**TEXTABSCHNITT:**
========================
Dauerdemonstrationen von Zypern-Griechen auf besetztem Gebiet nach Festnahmen von Studenten  ■  Aus Nikosia Klaus Hillenbrand

„Sie haben schon wieder einen geschnappt“, empört sich Kostas, der ausländischen Touristen bei Tagesbesuchen ins besetzte Nordzypern in die Pässe schaut. Seit Tagen hat er nichts zu tun. Der einzige nur für Ausländer zugelassene Übergang zwischen den beiden Zypern am alten Ledra-Palace -Hotel ist dicht, abgesperrt mit Stacheldrahtrollen. Vor der Sperre läuft eine Dauerdemonstration. Ein Junge in britisch -braver Schuluniform steht neben Kostas in der Baracke. Dimitris Loukas heißt der festgenommene Student, 19 Jahre alt. Angeblich hat sich der junge Mann am Paphos-Tor verlaufen und ist irrtümlich in den türkischen Sektor von Nikosia geraten. Ein anderer Schüler meint dagegen, Dimitris habe versucht, eine türkische Flagge herunterzureißen; jedenfalls ist er jetzt weg, festgenommen von den Behörden des Phantomstaats „Türkische Republik Nordzypern“.
========================
Beantworte bitte anhand des Textabschnitts diese Fragen:
1. Welche Arbeit macht Kostas?
2. Wo liegt der einzige nur für Ausländer zugelassene Übergang zwischen den beiden Teilen Zyperns?
3. Wie alt ist der festgenommene Student?
Die Datensätze sind hier nicht erforderlich.
========================
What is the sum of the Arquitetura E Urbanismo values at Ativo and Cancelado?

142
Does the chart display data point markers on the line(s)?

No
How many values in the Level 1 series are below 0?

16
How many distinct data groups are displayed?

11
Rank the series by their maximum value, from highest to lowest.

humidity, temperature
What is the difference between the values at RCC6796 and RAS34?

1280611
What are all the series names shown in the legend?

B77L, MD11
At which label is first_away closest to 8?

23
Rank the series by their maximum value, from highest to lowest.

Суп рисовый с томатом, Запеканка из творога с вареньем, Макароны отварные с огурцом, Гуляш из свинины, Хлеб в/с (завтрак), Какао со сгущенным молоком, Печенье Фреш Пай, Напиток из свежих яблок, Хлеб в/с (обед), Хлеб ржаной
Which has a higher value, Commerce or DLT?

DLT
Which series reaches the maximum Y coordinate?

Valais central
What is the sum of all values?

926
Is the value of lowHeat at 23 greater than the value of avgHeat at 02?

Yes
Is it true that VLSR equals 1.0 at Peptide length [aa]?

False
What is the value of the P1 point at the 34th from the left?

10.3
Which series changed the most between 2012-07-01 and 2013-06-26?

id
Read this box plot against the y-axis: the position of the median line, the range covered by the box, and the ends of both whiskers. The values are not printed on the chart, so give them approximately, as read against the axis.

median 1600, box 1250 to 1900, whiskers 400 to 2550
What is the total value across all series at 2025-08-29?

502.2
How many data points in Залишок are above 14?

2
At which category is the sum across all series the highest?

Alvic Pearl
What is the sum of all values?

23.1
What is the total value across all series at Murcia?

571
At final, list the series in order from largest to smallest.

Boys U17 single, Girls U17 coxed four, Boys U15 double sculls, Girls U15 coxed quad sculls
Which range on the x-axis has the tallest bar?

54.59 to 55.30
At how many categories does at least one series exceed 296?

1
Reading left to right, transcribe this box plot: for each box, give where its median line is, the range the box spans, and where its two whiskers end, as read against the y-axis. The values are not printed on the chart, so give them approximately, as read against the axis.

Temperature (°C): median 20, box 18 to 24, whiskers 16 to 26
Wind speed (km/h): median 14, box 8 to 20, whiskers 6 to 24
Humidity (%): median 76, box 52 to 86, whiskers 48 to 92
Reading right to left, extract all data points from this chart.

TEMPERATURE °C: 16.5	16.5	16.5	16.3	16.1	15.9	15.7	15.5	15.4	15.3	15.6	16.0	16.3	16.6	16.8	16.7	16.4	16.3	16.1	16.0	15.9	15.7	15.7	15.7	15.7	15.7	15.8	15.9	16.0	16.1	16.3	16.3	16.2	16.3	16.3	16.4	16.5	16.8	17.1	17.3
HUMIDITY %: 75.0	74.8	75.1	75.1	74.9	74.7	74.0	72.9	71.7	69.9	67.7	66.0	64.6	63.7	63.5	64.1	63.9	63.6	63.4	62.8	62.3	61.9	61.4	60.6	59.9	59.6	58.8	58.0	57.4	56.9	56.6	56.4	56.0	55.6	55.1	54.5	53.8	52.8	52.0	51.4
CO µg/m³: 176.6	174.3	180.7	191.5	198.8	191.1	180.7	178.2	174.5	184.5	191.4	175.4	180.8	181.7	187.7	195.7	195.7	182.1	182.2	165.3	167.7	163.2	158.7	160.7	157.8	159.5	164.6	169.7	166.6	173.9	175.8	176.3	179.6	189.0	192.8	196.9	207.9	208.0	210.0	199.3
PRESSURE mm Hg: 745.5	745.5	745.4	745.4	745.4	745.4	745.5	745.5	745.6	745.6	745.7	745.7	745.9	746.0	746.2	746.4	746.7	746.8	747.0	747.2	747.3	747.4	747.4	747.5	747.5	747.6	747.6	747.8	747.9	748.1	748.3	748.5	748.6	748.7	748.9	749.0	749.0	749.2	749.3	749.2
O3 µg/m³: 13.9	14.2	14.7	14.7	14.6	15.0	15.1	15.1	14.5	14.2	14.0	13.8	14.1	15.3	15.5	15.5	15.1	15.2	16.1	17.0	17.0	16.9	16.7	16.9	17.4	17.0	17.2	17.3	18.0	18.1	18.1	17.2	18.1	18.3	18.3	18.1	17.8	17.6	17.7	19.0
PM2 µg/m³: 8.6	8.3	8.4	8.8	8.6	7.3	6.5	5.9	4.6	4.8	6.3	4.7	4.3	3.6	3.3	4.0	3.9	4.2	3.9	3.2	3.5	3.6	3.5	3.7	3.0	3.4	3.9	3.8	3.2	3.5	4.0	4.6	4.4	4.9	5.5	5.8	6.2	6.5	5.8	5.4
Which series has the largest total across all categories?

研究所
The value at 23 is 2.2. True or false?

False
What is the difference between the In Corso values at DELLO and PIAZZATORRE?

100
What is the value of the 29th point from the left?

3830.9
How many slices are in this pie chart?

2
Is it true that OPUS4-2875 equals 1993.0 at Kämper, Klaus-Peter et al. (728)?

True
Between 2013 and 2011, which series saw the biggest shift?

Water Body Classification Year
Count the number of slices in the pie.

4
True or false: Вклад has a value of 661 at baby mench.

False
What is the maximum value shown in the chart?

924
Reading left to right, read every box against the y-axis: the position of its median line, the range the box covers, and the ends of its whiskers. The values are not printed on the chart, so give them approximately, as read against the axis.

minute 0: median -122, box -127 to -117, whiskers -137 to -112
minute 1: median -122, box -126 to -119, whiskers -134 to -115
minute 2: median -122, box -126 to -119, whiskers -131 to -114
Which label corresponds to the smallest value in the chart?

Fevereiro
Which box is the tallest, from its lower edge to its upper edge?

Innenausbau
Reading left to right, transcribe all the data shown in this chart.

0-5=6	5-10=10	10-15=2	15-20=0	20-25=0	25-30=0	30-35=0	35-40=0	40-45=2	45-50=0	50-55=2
========================
**SCHRIFTLICHE ANTWORT:**
1. Er schaut ausländischen Touristen bei Tagesbesuchen ins besetzte Nordzypern in die Pässe.
2. Am alten Ledra-Palace-Hotel.
3. 19 Jahre.